++++ PAGE EXTRACT
Leave to appeal was granted by Ashley JA on 27 April 2017. It is convenient to adopt his Honour’s summary of the circumstances of the appellant’s offending:
The [appellant] flew from Hong Kong to Australia, arriving in Perth on 30 August 2015. He carried with him two bottles of cognac, each of which contained methamphetamine. One of the bottles was damaged on his arrival and was discarded by him before clearing customs.
Although a scan revealed traces of methamphetamine and other drugs on his clothing, the [appellant] was permitted to enter Australia with the remaining bottle of cognac. Thereafter, the [appellant] was in contact by telephone with co-offenders in Hong Kong and in Australia.
The [appellant] travelled from Perth to Adelaide and then to Melbourne by public transport, arriving in Melbourne on 8 September 2015. Between 8 and 11 September 2015, he had various conversations with a man named Ban Joo Teoh. Ultimately, on 11 September 2015, he was arrested when on the point of delivering the remaining bottle to Teoh at premises in Footscray. The bottle was found to contain 673.5 grams of pure methamphetamine.
On the footing that the [appellant] had imported into Australia a second bottle which could be supposed to contain the same quantity of methamphetamine, the Crown alleged that the total quantity imported was about 1.346 kilograms of pure methamphetamine. A commercial quantity for the purposes of the relevant legislation is 750 grams of that substance.
The appellant first pleaded guilty to the charge on 26 August 2016, shortly after a committal hearing. The maximum penalty for the offence is life imprisonment or 7,500 penalty units, or both. On 16 November 2016, the appellant was re-arraigned on the same charge and his plea hearing commenced.
His co-offender, Ban Joo Teoh, had pleaded not guilty to charges of (1) attempting to possess a marketable quantity of an unlawfully imported border controlled drug;[1] (2) trafficking a marketable quantity of a controlled drug;[2] and (3) possessing property suspected of being the proceeds of crime. Teoh’s trial was due to commence on 21 November 2016. At issue regarding the first charge was proof of the fact that the substance Teoh was about to receive from the appellant was ‘unlawfully imported’.
[1]Criminal Code (Cth) ss 11.1, 307.6
[2]Criminal Code (Cth) s 302.3.
At the appellant’s plea hearing on 16 November 2016, in response to a query from the judge, the appellant’s counsel indicated that the appellant was not giving evidence against Teoh. As the same judge would be presiding over Teoh’s trial, the appellant was remanded in custody to 2 December 2016 for sentence, on the expectation that Teoh’s trial would be resolved by then.
In the event, a gaol order was issued and the appellant was brought to court on 23 November 2016 prior to the start of the second day of Teoh’s trial. Through counsel, the prosecution had foreshadowed that they were prepared to call the appellant as a witness, willing or no, and would seek to have his evidence adduced via alternative means if he refused to co-operate.[3] The appellant had had discussions with counsel the previous day and again that morning. When Teoh’s trial resumed, the appellant’s counsel announced in Teoh’s presence that the appellant was prepared to make a statement and give evidence confirming that he had unlawfully imported methamphetamine into the country, made contact with Teoh, and was in the process of delivering it to Teoh when he was arrested.
++++++++
**PARTS OF THE EXERCISE**
[1] According to the judgment excerpt, how many grams of pure methamphetamine were found in the bottle the appellant was about to deliver?
[2] Please transcribe the part of the judgment excerpt that opens with the words containing "Although a scan" and closes with "and in Australia.".
++++ DATA EXTRACT
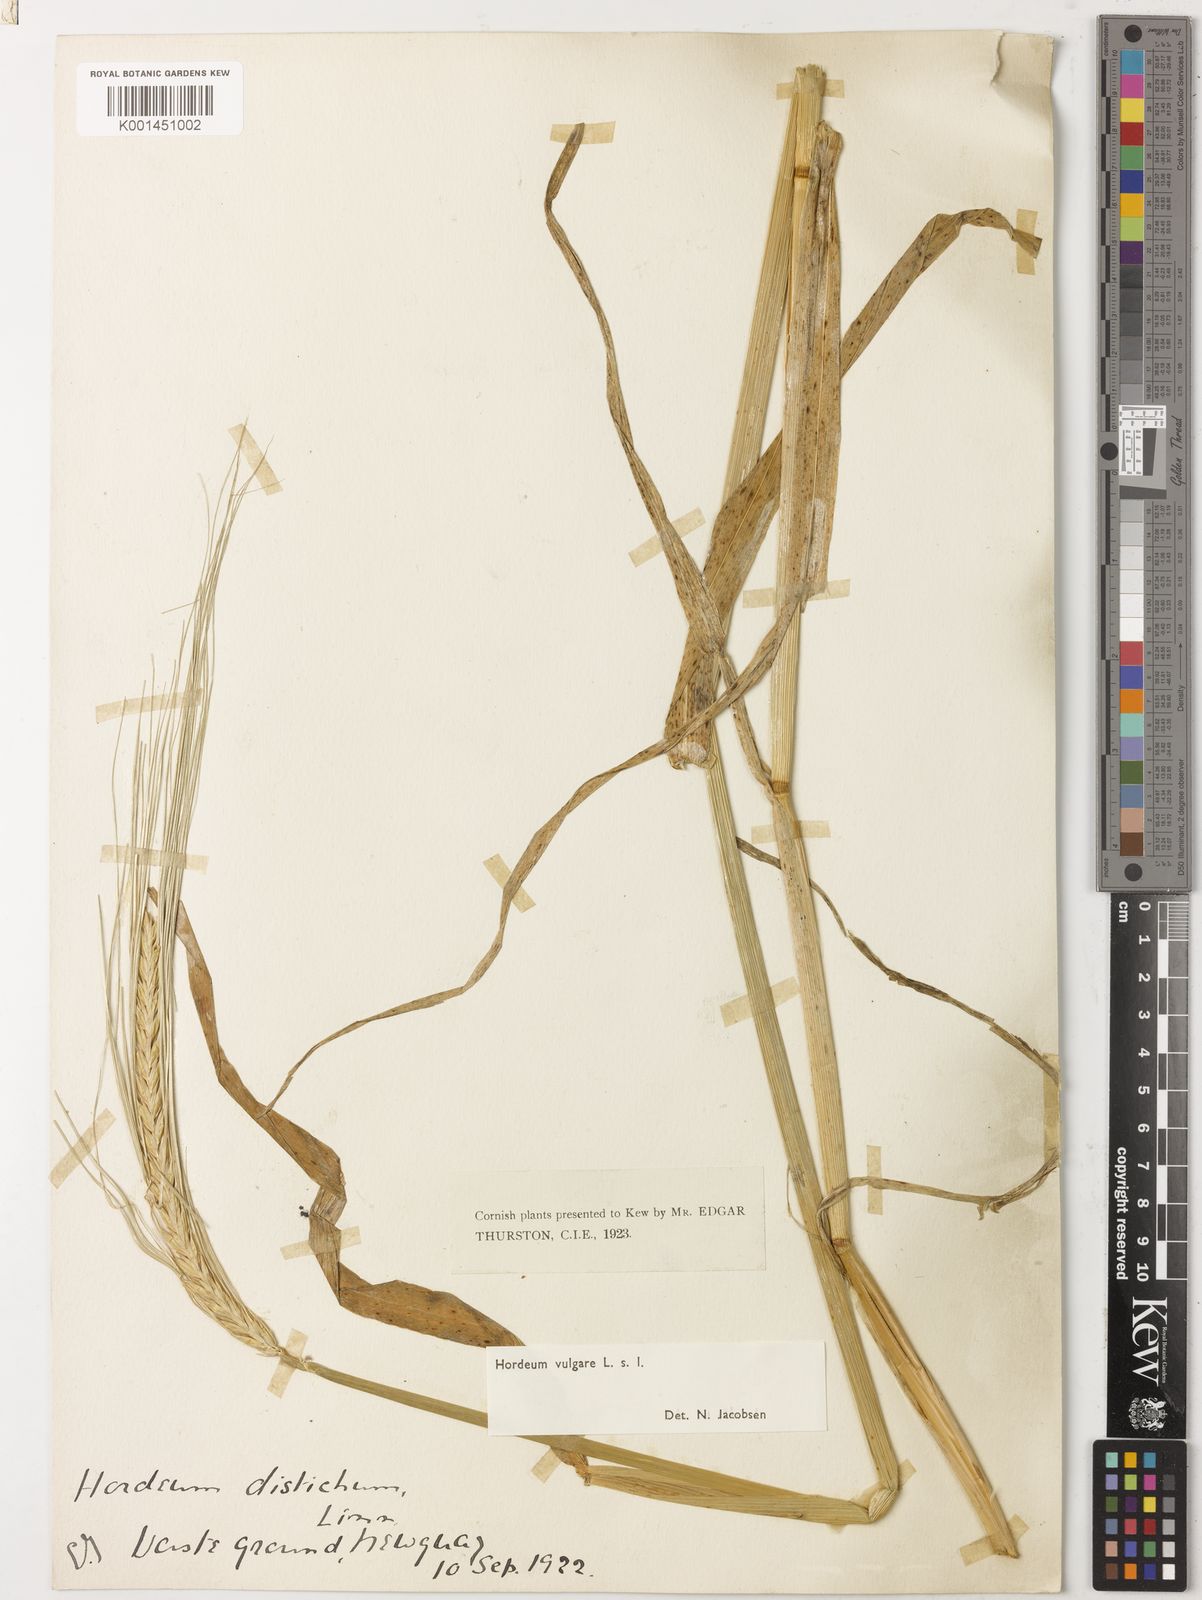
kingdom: Plantae
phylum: Tracheophyta
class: Liliopsida
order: Poales
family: Poaceae
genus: Hordeum
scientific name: Hordeum vulgare
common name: Common barley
++++++++
**EXERCISE RESULTS**
[1] 673.5 grams

[2]
Although a scan revealed traces of methamphetamine and other drugs on his clothing, the [appellant] was permitted to enter Australia with the remaining bottle of cognac. Thereafter, the [appellant] was in contact by telephone with co-offenders in Hong Kong and in Australia.